## Document
============================================================

Dean on Free Trade?? 30.Jun.2003 15:03


I was mildly interested in this Dean guy, until I heard that he was pro-NAFTA. Anyone know more about his stance on corporate globalization, "free trade", and the FTAA? I guess I could compromise a little here and there, but if this guy supports bold-faced attacks on workers, poor folks, and the environment all over the world, then there is no way I can support him, even it's him vs. Bush.

Who knows where he stands on this stuff? Mysteriously, this "issue" is not one that is listed on his website.

Yes, he's pro-NAFTA 30.Jun.2003 15:13


Dean is basically a fiscal conservative and social liberal. ("Third-way Democrat").

Dean basically shares my opinion of free trade, though: It's generally a good idea, but we probably have a moral responsibility to guarantee certain environmental and human rights conditions are being met in countries w/ which we share free trade agreements. (I don't really care whether free trade adversely affects American workers -- I have about zero nationalism. I do, however, care about workers in general being treated fairly -- despite their nationality. Free trade leads to efficient production of goods and services. Some people are better at certain things than others. But since the U.S. economy is so large, we can extract certain concessions from countries which would like us to drop our trade barriers -- like environmental protections and human rights)

If you disagree with that line of reasoning, I understand you probably wouldn't want to compromise on it.

"Q: What are your thoughts about U.S. trade policy. Was NAFTA a bad idea?

Dean: No, NAFTA is a very good idea. But we should not enter into any more free trade agreements without labor and environmental standards. Those jobs that export pay on average 16 percent more than jobs that don't export. The problem is if you move your factory to China or Mexico, you do not have to comply with or pay for preservation of the environment that you have to pay for in the United States. Clearly, you don't want to be dumping chemicals in rivers here, which we used to. So, clearly, if we allow Mexico to do that that's several billions of dollars that they don't have to pay that we do to produce a product is an unfair subsidy. If you had the same kind of labor standards and environmental standards - I'm not saying the same wages - you would have a much more level playing field and we wouldn't be seeing the hollowing out of our industrial base."

============================================================

## The problem
In the discussion of Dean and free trade, by what average percentage do jobs that export pay more than jobs that do not, according to Dean?

## Stored entries
============================================================

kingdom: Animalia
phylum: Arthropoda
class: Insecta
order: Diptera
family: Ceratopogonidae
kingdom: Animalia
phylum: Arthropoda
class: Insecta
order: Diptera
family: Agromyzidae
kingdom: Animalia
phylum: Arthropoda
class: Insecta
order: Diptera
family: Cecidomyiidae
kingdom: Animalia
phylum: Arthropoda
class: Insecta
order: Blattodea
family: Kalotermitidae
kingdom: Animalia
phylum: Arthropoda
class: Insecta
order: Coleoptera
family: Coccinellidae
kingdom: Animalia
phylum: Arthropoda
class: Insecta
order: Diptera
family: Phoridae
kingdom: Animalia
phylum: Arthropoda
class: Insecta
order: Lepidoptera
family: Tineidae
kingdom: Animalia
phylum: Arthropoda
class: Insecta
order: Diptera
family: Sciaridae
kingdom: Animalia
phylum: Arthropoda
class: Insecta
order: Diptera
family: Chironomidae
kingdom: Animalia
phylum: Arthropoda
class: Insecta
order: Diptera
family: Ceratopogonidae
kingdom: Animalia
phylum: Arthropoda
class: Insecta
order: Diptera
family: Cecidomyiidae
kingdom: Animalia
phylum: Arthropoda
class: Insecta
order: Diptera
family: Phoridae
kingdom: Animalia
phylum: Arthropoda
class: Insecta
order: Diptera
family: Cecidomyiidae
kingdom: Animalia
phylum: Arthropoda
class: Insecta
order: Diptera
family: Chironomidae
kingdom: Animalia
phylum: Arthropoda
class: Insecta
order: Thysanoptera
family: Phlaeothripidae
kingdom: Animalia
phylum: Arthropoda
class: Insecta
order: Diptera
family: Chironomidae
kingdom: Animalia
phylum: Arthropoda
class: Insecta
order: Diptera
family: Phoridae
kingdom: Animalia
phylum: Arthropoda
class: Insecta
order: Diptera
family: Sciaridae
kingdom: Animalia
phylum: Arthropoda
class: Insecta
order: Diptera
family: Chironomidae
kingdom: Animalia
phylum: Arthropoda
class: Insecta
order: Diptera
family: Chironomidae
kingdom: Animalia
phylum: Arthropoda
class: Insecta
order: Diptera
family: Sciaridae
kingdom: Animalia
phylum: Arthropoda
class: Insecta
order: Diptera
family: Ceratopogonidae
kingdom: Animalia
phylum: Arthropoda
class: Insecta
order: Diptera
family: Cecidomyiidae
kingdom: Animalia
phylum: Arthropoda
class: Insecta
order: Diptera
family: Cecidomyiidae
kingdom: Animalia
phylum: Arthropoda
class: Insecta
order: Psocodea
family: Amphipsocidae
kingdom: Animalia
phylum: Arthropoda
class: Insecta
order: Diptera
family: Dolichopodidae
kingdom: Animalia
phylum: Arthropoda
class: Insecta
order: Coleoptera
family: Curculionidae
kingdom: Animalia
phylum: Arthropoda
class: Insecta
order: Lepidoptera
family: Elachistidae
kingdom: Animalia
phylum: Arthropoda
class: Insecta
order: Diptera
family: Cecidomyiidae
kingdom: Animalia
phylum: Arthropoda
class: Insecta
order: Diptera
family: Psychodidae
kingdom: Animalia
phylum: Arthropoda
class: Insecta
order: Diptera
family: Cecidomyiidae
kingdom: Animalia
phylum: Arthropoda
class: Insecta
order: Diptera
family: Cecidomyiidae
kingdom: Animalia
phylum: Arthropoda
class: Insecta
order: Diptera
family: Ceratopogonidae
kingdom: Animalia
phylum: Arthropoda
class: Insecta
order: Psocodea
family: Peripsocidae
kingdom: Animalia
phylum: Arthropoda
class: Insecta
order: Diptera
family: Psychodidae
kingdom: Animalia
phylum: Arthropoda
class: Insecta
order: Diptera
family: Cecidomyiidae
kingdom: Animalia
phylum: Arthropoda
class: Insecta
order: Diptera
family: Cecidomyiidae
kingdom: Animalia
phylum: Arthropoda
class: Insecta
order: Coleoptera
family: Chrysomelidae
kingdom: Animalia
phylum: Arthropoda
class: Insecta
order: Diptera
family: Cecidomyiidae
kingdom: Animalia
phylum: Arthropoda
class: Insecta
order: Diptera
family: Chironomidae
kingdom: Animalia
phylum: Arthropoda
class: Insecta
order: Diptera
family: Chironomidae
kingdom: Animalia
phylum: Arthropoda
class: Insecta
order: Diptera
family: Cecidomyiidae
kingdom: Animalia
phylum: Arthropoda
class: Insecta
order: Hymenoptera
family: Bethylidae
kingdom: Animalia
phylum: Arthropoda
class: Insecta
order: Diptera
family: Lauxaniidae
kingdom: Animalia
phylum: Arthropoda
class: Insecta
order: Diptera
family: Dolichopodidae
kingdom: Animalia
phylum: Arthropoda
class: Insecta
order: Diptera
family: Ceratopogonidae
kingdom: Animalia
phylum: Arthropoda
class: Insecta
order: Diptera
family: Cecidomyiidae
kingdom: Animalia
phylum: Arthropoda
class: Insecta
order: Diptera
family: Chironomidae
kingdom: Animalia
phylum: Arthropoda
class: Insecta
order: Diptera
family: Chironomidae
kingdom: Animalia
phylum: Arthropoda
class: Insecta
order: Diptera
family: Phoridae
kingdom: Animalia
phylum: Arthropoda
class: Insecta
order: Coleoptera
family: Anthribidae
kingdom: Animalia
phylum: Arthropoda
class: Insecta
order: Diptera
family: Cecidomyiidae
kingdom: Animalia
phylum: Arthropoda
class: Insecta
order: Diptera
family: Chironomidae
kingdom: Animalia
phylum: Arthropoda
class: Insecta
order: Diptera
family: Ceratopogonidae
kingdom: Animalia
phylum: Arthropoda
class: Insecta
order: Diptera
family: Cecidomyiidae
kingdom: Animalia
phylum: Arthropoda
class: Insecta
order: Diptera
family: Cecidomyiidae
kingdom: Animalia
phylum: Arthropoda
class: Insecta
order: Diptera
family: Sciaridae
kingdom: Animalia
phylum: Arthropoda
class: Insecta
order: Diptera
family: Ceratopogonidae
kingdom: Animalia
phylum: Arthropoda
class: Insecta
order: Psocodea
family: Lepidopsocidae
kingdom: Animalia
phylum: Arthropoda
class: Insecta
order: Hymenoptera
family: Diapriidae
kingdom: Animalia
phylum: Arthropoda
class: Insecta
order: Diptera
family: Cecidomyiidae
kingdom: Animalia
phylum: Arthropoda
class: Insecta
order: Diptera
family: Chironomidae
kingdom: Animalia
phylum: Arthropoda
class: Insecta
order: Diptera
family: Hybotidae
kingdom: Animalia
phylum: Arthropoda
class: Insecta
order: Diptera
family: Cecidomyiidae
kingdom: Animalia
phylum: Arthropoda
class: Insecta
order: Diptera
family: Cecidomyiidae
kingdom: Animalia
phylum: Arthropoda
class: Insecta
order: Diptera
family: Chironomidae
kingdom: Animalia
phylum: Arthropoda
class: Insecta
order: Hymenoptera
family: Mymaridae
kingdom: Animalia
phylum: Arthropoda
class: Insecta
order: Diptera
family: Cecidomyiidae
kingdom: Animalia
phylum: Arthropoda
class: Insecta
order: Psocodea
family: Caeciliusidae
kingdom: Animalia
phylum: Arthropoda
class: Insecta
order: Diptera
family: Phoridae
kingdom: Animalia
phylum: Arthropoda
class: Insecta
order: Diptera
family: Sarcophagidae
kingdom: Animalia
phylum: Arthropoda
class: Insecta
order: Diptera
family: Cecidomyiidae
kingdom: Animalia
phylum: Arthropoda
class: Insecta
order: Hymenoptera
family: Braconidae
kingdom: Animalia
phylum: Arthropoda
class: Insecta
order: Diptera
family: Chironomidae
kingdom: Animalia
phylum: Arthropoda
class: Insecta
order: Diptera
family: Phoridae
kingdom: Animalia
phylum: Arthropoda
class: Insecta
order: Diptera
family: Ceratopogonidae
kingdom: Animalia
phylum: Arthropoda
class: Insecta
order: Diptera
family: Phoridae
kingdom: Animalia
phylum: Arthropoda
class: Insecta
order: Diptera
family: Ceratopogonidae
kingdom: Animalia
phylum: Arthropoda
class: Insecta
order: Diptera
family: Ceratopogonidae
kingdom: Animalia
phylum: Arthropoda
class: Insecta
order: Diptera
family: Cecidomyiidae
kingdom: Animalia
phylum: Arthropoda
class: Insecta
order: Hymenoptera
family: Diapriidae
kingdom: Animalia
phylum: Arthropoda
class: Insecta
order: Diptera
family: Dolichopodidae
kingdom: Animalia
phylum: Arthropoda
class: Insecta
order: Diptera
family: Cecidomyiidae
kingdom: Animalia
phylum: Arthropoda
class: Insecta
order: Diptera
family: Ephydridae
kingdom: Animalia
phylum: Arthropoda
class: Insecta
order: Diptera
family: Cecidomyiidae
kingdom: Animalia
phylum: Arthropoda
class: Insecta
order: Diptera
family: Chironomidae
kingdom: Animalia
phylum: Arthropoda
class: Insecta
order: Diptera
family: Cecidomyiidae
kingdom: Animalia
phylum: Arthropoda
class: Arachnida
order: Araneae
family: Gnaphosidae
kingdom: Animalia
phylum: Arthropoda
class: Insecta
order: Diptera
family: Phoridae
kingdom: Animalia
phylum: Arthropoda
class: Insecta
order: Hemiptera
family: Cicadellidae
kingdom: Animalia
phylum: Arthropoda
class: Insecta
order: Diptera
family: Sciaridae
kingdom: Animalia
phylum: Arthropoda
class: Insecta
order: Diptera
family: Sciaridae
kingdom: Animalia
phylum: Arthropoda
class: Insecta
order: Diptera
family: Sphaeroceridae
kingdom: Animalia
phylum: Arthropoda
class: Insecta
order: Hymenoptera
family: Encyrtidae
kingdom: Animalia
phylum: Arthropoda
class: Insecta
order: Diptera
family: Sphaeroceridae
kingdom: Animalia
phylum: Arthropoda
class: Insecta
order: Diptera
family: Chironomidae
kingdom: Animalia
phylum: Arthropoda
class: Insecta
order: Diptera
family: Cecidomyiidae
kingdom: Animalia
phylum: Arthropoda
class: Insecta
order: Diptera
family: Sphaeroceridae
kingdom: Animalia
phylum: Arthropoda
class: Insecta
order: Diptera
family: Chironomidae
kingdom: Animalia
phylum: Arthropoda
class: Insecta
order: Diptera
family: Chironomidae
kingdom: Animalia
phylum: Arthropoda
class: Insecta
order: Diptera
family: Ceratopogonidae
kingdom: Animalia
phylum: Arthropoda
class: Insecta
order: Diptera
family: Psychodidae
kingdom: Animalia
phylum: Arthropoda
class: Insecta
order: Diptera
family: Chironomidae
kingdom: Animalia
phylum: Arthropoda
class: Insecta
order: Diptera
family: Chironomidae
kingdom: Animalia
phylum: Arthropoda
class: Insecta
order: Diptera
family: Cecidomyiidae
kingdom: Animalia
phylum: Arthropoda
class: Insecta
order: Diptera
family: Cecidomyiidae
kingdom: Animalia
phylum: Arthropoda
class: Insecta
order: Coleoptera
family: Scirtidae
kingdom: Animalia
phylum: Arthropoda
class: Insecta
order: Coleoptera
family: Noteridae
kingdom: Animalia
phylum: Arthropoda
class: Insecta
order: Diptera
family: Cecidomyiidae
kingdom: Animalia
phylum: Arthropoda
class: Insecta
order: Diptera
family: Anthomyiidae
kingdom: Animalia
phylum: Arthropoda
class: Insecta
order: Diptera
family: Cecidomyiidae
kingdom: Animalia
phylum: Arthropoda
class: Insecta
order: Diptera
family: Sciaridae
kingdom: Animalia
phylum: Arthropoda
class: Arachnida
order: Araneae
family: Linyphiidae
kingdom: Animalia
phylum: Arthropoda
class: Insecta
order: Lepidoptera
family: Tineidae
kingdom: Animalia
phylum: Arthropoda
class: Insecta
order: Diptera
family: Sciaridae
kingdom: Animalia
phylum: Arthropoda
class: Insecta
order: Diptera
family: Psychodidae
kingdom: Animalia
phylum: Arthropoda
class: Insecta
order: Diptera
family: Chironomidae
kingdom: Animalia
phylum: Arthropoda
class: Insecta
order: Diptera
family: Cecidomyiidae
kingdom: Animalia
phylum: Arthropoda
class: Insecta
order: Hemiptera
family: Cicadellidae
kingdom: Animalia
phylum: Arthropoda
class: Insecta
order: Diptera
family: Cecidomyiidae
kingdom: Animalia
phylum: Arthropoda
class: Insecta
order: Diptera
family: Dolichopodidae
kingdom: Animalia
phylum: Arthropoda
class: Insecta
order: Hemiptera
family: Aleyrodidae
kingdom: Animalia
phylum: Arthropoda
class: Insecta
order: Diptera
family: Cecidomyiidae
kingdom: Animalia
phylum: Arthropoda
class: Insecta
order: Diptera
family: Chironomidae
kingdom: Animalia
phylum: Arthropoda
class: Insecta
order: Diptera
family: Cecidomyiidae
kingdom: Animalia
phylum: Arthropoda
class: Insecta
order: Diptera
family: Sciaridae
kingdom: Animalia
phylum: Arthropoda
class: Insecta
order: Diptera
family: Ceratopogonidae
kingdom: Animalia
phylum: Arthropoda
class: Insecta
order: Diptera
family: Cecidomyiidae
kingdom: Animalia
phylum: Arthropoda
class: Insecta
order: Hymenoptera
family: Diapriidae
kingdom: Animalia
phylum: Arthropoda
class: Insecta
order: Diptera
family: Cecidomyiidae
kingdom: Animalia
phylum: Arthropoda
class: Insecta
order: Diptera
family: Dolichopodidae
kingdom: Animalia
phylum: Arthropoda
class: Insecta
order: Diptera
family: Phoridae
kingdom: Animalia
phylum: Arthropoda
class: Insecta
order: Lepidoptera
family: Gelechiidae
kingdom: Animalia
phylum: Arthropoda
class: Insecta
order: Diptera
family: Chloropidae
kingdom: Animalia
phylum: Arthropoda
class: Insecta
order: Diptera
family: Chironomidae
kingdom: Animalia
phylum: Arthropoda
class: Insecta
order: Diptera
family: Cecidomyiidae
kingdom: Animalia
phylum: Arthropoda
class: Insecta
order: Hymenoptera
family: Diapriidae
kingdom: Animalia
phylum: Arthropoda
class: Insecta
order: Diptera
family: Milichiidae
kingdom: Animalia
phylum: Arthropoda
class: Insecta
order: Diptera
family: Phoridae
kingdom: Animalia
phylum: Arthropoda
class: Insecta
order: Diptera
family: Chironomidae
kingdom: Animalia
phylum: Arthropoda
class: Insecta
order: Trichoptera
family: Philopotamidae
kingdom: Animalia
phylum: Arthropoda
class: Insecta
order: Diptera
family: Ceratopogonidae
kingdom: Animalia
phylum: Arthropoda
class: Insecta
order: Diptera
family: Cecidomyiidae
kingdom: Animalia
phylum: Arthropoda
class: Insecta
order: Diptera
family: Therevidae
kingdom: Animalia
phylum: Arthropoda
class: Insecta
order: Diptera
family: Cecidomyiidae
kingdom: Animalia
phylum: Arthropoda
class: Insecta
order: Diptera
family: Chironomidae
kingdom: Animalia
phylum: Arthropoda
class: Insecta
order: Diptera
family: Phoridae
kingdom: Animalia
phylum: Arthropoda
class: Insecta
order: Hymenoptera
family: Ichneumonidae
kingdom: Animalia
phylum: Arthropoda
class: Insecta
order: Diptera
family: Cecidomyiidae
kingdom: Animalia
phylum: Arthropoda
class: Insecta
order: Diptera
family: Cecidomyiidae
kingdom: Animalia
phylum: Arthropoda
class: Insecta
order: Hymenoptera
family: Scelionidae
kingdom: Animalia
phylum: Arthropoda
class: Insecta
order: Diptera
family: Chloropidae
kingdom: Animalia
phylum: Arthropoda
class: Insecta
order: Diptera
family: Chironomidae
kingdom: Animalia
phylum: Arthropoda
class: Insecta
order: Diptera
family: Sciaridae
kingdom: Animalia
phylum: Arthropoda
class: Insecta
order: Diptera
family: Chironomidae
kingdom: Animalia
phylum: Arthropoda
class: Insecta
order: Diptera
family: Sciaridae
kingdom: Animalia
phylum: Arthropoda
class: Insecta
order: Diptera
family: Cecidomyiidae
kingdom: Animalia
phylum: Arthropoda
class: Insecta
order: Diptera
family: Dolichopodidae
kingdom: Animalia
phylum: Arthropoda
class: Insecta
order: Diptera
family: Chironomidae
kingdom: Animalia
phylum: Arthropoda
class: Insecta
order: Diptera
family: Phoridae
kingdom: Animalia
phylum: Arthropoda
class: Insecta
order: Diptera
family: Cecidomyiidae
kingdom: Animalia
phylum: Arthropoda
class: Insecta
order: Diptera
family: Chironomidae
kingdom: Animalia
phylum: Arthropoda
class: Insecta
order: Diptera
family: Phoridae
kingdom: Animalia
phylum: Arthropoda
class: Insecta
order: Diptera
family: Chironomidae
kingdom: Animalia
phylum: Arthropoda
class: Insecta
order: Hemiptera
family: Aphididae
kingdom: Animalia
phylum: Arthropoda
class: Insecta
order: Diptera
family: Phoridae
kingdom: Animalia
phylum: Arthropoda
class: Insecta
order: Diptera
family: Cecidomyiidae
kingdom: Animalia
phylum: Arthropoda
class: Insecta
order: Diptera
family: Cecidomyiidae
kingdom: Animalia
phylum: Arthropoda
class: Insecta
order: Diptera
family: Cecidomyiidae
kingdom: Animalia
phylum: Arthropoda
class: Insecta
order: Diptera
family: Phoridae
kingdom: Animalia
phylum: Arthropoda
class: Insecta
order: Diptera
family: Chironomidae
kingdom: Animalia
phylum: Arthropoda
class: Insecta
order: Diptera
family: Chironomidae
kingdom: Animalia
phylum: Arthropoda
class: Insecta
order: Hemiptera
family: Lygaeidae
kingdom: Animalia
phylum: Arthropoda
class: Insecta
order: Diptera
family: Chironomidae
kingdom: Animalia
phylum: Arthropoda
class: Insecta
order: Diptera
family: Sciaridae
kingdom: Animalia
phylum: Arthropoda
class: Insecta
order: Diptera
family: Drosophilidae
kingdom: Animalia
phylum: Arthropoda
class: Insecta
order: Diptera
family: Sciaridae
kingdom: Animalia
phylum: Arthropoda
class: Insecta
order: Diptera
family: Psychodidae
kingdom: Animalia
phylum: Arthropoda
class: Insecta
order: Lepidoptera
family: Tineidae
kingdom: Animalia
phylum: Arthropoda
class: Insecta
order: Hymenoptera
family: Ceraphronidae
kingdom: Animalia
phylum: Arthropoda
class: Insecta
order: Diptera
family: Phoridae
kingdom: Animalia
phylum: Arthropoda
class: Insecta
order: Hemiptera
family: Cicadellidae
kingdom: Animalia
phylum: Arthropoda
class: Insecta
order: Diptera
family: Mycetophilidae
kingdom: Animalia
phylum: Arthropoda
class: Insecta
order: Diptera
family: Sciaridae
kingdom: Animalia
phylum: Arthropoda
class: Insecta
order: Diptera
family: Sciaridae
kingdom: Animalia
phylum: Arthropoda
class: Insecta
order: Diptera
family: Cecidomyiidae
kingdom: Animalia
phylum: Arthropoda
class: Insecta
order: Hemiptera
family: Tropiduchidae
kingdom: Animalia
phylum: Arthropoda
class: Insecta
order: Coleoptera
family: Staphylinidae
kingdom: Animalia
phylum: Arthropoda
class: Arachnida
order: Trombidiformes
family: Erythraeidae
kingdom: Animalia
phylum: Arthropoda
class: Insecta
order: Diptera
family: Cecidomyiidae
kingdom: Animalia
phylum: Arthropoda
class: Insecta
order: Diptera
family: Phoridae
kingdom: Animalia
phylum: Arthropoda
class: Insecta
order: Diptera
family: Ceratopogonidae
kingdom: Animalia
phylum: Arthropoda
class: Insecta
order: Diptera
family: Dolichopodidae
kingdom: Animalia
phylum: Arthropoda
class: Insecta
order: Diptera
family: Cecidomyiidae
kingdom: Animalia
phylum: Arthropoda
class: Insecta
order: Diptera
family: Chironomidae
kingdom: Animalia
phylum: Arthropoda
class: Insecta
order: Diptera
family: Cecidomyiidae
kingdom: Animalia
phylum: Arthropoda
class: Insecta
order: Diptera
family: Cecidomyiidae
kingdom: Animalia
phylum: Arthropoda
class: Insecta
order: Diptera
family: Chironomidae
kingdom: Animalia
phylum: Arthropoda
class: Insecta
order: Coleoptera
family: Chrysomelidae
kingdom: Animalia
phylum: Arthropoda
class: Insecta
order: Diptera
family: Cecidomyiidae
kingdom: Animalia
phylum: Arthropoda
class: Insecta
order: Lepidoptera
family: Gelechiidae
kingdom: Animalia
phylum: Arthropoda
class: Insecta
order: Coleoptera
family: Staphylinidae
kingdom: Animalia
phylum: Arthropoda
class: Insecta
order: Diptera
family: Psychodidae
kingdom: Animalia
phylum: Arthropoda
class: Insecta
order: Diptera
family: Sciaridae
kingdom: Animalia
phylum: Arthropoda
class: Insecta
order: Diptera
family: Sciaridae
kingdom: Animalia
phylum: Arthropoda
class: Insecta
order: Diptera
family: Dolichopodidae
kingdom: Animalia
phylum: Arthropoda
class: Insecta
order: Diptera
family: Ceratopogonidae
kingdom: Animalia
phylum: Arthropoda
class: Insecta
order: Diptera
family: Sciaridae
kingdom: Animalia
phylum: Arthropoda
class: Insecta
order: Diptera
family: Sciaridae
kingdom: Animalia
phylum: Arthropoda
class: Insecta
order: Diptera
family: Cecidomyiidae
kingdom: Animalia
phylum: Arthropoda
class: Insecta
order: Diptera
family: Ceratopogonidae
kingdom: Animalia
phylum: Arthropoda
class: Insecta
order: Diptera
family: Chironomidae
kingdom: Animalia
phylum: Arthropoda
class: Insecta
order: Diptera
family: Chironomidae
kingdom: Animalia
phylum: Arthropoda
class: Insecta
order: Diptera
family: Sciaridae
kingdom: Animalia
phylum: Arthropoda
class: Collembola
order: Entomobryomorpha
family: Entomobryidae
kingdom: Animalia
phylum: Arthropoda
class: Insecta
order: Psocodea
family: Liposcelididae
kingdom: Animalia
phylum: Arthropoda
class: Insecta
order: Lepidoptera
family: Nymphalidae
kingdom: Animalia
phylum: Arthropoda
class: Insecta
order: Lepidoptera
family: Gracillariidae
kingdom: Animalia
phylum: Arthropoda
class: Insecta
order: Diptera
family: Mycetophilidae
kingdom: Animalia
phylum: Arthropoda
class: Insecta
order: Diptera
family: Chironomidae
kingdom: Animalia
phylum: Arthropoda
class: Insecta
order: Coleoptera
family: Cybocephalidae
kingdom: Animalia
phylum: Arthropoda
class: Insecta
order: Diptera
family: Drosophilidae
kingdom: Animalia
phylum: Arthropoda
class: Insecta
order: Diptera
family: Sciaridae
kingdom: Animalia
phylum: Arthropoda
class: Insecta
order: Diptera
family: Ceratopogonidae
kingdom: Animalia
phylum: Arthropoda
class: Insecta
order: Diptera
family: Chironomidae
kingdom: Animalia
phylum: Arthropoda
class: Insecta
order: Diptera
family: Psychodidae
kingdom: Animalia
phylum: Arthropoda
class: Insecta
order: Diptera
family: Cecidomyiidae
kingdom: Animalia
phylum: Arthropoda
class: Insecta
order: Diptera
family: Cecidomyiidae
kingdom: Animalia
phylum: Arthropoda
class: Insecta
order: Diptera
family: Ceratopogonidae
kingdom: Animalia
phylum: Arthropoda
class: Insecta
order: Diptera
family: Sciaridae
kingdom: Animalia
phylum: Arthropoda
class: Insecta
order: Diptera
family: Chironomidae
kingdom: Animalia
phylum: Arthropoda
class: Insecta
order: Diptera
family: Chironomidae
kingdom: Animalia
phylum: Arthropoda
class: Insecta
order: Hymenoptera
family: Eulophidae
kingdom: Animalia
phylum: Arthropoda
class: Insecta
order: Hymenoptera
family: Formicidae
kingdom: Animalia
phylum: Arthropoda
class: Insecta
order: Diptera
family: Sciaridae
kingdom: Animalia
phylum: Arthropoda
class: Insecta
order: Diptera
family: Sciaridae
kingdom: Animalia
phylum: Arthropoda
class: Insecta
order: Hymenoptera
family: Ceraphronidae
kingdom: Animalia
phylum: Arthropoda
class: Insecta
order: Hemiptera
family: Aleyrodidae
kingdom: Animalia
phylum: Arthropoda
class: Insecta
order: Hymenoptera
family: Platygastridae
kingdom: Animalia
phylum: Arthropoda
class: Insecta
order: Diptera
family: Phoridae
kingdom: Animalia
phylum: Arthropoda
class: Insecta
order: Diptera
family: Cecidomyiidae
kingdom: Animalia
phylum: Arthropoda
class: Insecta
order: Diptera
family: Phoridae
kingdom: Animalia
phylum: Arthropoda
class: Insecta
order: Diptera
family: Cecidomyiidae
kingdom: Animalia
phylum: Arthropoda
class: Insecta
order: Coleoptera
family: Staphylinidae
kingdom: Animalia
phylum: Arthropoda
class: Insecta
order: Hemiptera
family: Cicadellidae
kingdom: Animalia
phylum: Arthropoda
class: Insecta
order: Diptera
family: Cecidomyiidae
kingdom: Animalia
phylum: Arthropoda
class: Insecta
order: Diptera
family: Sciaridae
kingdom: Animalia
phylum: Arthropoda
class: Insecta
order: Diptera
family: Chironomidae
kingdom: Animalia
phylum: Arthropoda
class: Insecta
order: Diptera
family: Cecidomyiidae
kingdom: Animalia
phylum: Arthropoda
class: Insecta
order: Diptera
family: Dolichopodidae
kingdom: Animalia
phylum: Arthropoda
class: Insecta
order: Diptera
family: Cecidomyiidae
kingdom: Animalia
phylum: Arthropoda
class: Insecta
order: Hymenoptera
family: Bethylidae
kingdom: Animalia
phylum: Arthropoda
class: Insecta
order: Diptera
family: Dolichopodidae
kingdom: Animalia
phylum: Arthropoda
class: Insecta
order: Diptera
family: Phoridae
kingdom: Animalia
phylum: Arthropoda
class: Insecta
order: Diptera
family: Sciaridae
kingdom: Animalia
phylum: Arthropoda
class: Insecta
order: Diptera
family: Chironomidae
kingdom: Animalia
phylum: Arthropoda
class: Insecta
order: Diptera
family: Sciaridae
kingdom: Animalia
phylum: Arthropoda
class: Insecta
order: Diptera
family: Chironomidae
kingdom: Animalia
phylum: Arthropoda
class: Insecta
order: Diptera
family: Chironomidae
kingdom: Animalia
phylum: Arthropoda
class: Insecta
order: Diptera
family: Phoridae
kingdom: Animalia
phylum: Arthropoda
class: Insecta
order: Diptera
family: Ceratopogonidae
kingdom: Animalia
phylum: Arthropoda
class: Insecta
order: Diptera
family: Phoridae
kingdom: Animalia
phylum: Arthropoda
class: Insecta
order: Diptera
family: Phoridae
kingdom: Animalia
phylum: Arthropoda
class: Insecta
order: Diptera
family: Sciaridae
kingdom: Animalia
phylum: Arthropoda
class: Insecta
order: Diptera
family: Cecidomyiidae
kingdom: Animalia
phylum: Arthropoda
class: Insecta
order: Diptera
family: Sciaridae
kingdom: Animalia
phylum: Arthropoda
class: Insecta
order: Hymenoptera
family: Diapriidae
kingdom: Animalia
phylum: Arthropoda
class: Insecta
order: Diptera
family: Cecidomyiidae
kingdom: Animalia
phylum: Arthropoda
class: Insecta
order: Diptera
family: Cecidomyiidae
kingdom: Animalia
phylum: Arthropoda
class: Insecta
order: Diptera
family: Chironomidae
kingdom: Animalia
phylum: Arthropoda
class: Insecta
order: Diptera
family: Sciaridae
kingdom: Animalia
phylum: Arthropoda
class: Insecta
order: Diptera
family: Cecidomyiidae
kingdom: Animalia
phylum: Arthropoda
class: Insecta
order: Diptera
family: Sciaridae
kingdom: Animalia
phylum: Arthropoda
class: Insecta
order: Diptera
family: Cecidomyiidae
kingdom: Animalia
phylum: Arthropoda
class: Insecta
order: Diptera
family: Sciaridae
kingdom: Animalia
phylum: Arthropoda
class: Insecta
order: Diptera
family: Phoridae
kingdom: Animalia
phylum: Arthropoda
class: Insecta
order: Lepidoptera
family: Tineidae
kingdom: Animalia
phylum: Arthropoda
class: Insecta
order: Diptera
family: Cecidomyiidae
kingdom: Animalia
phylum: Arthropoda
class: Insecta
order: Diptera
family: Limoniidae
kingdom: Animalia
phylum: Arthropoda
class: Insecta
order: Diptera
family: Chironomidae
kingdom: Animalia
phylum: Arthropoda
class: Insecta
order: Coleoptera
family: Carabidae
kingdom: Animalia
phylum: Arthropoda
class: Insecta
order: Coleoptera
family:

============================================================

## Problem solution
16 percent